Task prompt - Every line below from the one containing "left shoulder: (675, 185)" through the one containing "left shoulder: (589, 222)" must be transcribed exactly. Omit all lines outside that stretch.

Source records -
*****

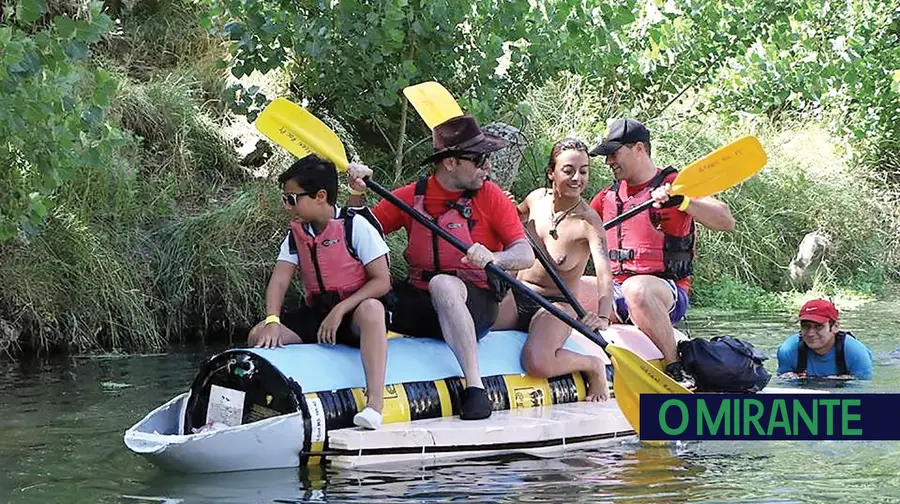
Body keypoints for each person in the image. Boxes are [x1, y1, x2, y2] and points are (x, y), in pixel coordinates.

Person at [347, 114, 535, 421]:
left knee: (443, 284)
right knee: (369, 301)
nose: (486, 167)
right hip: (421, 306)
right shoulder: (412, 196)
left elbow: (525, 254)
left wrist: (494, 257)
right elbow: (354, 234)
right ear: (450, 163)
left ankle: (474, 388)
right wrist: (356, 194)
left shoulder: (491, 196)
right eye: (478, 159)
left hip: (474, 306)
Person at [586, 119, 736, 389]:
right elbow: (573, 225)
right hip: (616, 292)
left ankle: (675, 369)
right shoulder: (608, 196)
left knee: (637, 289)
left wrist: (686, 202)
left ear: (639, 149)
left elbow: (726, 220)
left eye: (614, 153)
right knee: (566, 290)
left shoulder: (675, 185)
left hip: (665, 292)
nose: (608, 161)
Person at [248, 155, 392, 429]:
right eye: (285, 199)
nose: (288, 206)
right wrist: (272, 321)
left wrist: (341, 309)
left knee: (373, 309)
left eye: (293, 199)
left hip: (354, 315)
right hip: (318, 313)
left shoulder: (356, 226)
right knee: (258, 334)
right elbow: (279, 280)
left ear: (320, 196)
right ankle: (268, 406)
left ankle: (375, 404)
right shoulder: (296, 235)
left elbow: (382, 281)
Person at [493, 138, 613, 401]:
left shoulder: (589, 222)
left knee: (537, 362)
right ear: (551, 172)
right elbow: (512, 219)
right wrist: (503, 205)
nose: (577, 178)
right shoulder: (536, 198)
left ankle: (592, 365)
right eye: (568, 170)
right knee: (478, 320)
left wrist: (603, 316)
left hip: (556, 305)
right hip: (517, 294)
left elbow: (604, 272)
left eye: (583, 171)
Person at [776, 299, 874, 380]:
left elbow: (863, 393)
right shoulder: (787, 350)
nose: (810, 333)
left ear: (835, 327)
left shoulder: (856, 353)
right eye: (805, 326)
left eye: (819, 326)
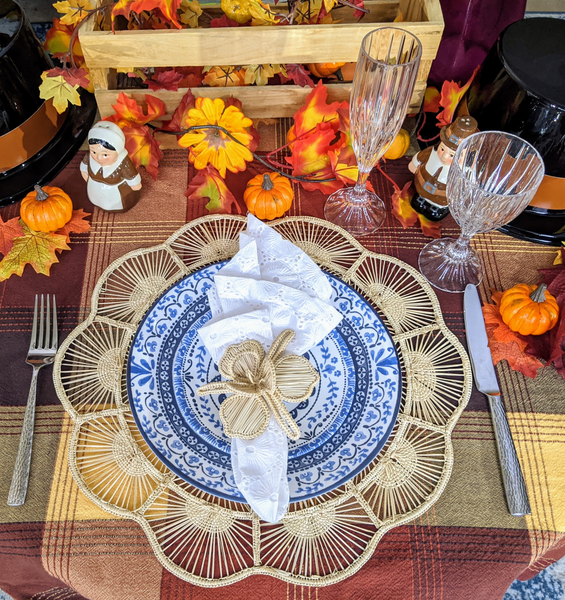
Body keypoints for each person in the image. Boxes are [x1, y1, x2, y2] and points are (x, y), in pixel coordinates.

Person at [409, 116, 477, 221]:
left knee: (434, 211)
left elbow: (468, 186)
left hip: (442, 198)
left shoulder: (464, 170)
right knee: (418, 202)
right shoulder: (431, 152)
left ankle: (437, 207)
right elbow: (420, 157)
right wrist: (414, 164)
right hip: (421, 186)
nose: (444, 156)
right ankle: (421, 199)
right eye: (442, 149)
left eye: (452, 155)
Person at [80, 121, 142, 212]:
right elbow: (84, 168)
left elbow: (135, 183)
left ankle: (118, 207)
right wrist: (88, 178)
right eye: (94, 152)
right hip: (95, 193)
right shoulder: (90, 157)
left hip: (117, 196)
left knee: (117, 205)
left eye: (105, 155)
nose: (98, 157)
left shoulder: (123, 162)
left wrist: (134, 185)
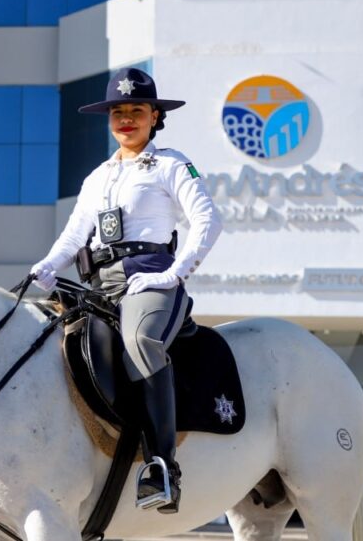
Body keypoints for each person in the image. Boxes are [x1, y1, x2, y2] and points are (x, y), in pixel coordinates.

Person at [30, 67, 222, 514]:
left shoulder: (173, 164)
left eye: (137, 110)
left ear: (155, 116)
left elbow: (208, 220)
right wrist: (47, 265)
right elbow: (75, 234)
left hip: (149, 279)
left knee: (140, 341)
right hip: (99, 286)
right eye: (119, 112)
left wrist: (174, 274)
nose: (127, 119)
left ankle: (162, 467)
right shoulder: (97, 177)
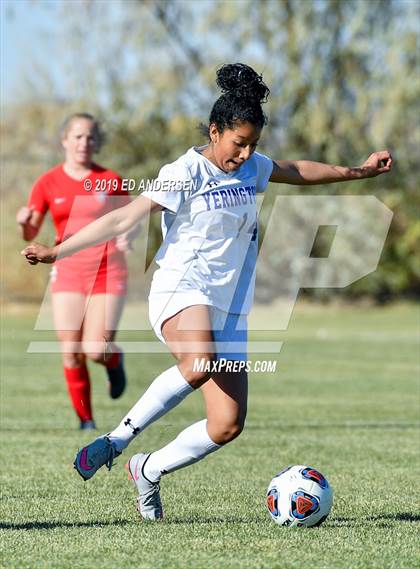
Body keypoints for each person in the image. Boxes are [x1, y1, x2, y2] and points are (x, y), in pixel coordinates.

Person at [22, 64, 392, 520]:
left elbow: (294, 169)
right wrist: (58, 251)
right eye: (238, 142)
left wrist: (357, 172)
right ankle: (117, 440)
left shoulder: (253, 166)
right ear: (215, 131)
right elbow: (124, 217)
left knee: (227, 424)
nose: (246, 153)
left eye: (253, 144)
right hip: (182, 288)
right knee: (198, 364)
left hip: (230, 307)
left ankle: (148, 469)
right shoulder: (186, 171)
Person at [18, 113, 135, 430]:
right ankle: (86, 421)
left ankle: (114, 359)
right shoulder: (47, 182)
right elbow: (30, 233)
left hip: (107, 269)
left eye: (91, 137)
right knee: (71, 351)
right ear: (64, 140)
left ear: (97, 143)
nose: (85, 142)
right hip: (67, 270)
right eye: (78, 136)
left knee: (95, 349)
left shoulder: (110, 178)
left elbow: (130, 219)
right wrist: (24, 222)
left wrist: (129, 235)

*****

Written solution -
left shoulder: (675, 185)
left hip: (665, 292)
nose: (608, 161)
Person at [248, 155, 392, 429]:
right eye: (285, 199)
nose: (288, 206)
right wrist: (272, 321)
left wrist: (341, 309)
left knee: (373, 309)
left eye: (293, 199)
left hip: (354, 315)
right hip: (318, 313)
left shoulder: (356, 226)
right knee: (258, 334)
right elbow: (279, 280)
left ear: (320, 196)
right ankle: (268, 406)
left ankle: (375, 404)
right shoulder: (296, 235)
left elbow: (382, 281)
Person at [493, 138, 613, 401]:
left shoulder: (589, 222)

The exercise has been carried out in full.